Regrettably, a proposal by Delegates Fleischauer, Manypenny and Stephen Skinner (D-Jefferson) to strike the Halliburton amendment altogether was not adopted. 

You can read more details of what transpired in the House Judiciary Committee here

Ultimately, the House of Delegates approved the Horizontal Well Rule with the changes adopted by the Judiciary Committee and the Senate agreed to accept these changes. 

Upcoming Events of Interest ~ This Weekend & Next Week

Sunday, April 21, 2013 ~ 2-5PM at the Warwood Garden Park in Wheeling, WV
Informational gathering and protest regarding the proposed Green Hunter Water facility, which would treat and recycle waste water generated by Marcellus Shale development. The plan will be located just 1.2 miles upstream from Wheeling's water plant.

Sunday’s event will feature music, speakers, information tables, activities for children and more.
For more information contact Patricia Jacobson at jacobson64@gmail.com

Background:
Warwood Getting Frack Water Plant
New Frack Plant Faces Opposition
Project Criticism Growing

Monday, April 22, 2013 ~ 6PM at the Union Rescue Squad Building on Pump Street in Union, WV
Celebrate Monroe County's Clean Water on Earth Day with SavetheWaterTable.org.
Speakers will include WV Host Farms Program Administrator Diane Pitcock, who will present a program on Marcellus shale drilling and some of its lesser-publicized affects on West Virginia landowners.  Question and answer period to follow. A free ham, bean and cornbread dinner will be served beginning at 6PM. Speakers will begin at 7PM. The Rescue Squad Building is one block behind the Court House.

Wednesday, April 24, 2013 ~ 4PM in the Commissioner's Room at the Doddridge County Court House, West Union, WV
A special meeting of the Doddridge County Commission will be held to address the county's revised floodplain ordinance. The ordinance is being revised in response to a successful challenge by landowner Joye Huff of a flood plain permit the County Commission issued to EQT last year. 

Even though the Huff and her family own the land/meadow where EQT wanted to place 60,000 cubic yards of fill for the construction of a 7-acre well pad, they did not receive any notice that EQT had applied for or been granted the permit.  When they found out, they complained to the County Commission that EQT’s plans violated the County’s flood plain ordinance and would make future floods worse.  After Huff objected, the Commission revoked the pemit.  EQT then sued the County Commission to stop the Commission from revoking their flood plain permit on the grounds that there was no notice to EQT (even though neither EQT nor the County notified the Huffs of the original application for the permit).

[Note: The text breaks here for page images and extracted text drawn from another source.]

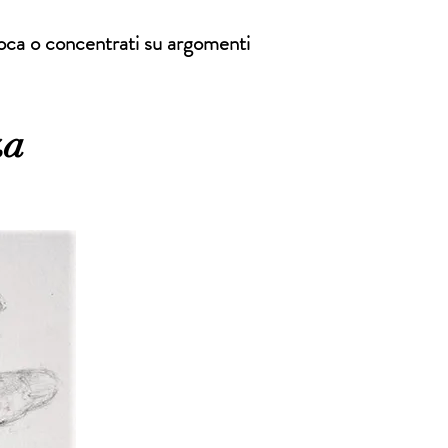
gioca o concentrati su argomenti
za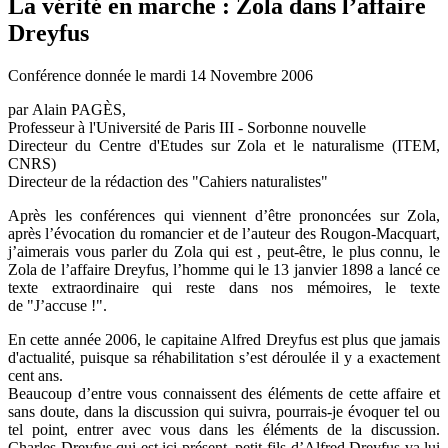
La vérité en marche : Zola dans l’affaire
Dreyfus
Conférence donnée le mardi 14 Novembre 2006
par Alain PAGÈS,
Professeur à l'Université de Paris III - Sorbonne nouvelle
Directeur du Centre d'Etudes sur Zola et le naturalisme (ITEM,
CNRS)
Directeur de la rédaction des "Cahiers naturalistes"
Après les conférences qui viennent d’être prononcées sur Zola,
après l’évocation du romancier et de l’auteur des Rougon-Macquart,
j’aimerais vous parler du Zola qui est , peut-être, le plus connu, le
Zola de l’affaire Dreyfus, l’homme qui le 13 janvier 1898 a lancé ce
texte extraordinaire qui reste dans nos mémoires, le texte
de "J’accuse !".
En cette année 2006, le capitaine Alfred Dreyfus est plus que jamais
d'actualité, puisque sa réhabilitation s’est déroulée il y a exactement
cent ans.
Beaucoup d’entre vous connaissent des éléments de cette affaire et
sans doute, dans la discussion qui suivra, pourrais-je évoquer tel ou
tel point, entrer avec vous dans les éléments de la discussion.
Charles Dreyfus qui est ici présent, petit-fils d’Alfred Dreyfus va lui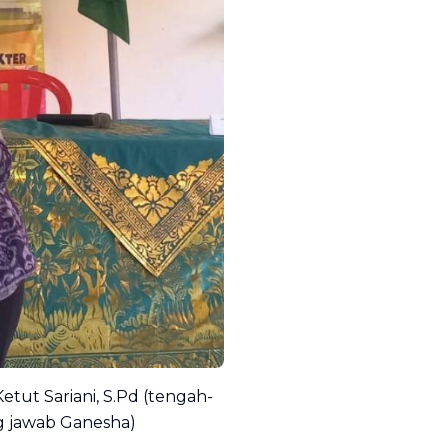
tut Sariani, S.Pd (tengah-
ng jawab Ganesha)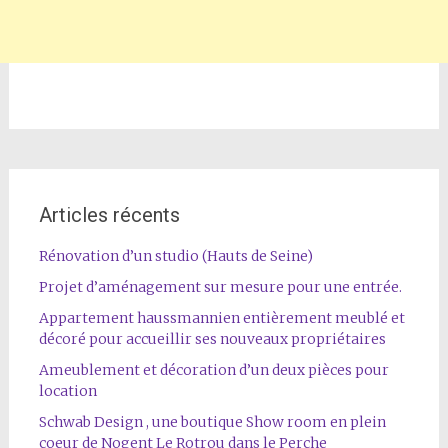
Articles récents
Rénovation d’un studio (Hauts de Seine)
Projet d’aménagement sur mesure pour une entrée.
Appartement haussmannien entièrement meublé et
décoré pour accueillir ses nouveaux propriétaires
Ameublement et décoration d’un deux pièces pour
location
Schwab Design , une boutique Show room en plein
coeur de Nogent Le Rotrou dans le Perche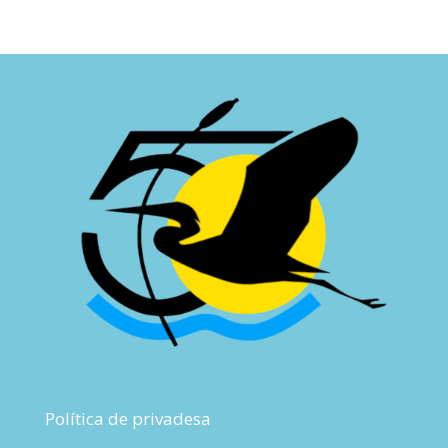
Política de privadesa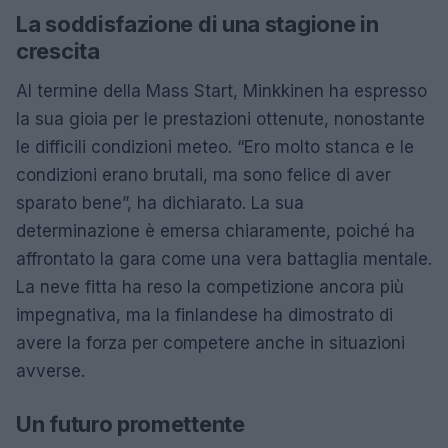
La soddisfazione di una stagione in
crescita
Al termine della Mass Start, Minkkinen ha espresso
la sua gioia per le prestazioni ottenute, nonostante
le difficili condizioni meteo. “Ero molto stanca e le
condizioni erano brutali, ma sono felice di aver
sparato bene”, ha dichiarato. La sua
determinazione è emersa chiaramente, poiché ha
affrontato la gara come una vera battaglia mentale.
La neve fitta ha reso la competizione ancora più
impegnativa, ma la finlandese ha dimostrato di
avere la forza per competere anche in situazioni
avverse.
Un futuro promettente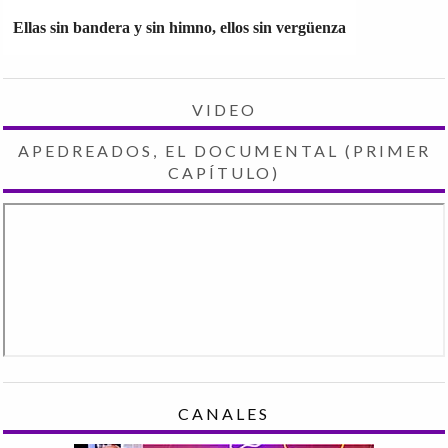
Ellas sin bandera y sin himno, ellos sin vergüenza
VIDEO
APEDREADOS, EL DOCUMENTAL (PRIMER
CAPÍTULO)
CANALES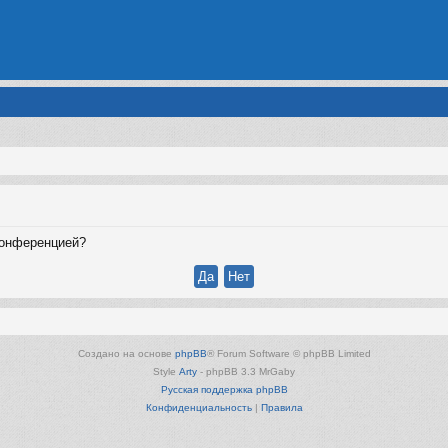
конференцией?
Создано на основе
phpBB
® Forum Software © phpBB Limited
Style
Arty
- phpBB 3.3 MrGaby
Русская поддержка phpBB
Конфиденциальность
|
Правила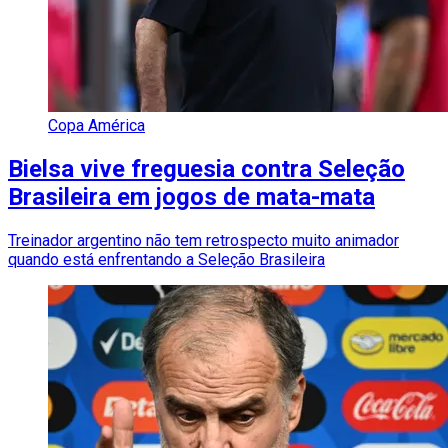
Copa América
Bielsa vive freguesia contra Seleção
Brasileira em jogos de mata-mata
Treinador argentino não tem retrospecto muito animador
quando está enfrentando a Seleção Brasileira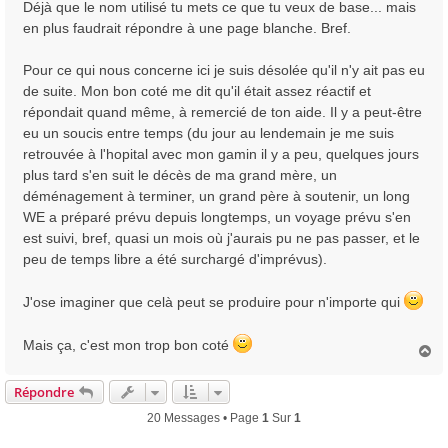
Déjà que le nom utilisé tu mets ce que tu veux de base... mais
a
en plus faudrait répondre à une page blanche. Bref.
g
e
Pour ce qui nous concerne ici je suis désolée qu'il n'y ait pas eu
de suite. Mon bon coté me dit qu'il était assez réactif et
répondait quand même, à remercié de ton aide. Il y a peut-être
eu un soucis entre temps (du jour au lendemain je me suis
retrouvée à l'hopital avec mon gamin il y a peu, quelques jours
plus tard s'en suit le décès de ma grand mère, un
déménagement à terminer, un grand père à soutenir, un long
WE a préparé prévu depuis longtemps, un voyage prévu s'en
est suivi, bref, quasi un mois où j'aurais pu ne pas passer, et le
peu de temps libre a été surchargé d'imprévus).
J'ose imaginer que celà peut se produire pour n'importe qui
Mais ça, c'est mon trop bon coté
H
a
u
Répondre
t
20 Messages • Page
1
Sur
1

The Huff family intervened in EQT's case against the County Commission in order to make EQT start the process over again and to require the County Commission to give the Huffs notice and a hearing on the application. In December, Doddridge County Circuit Court Judge Tim Sweeney ruled the county's flood plain ordinance unconstitutional because it doesn't give fair notice to the landowners.

The Commission read the ordinance a first time at it's meeting last week. The public has until May 7 to review and make suggestions or comments on the ordinance. Doddridge County residents may read the ordinance at the Doddridge County Clerks Office, or you can call the courthouse and request a copy. If any changes are made to the document, it will then go back to the first reading.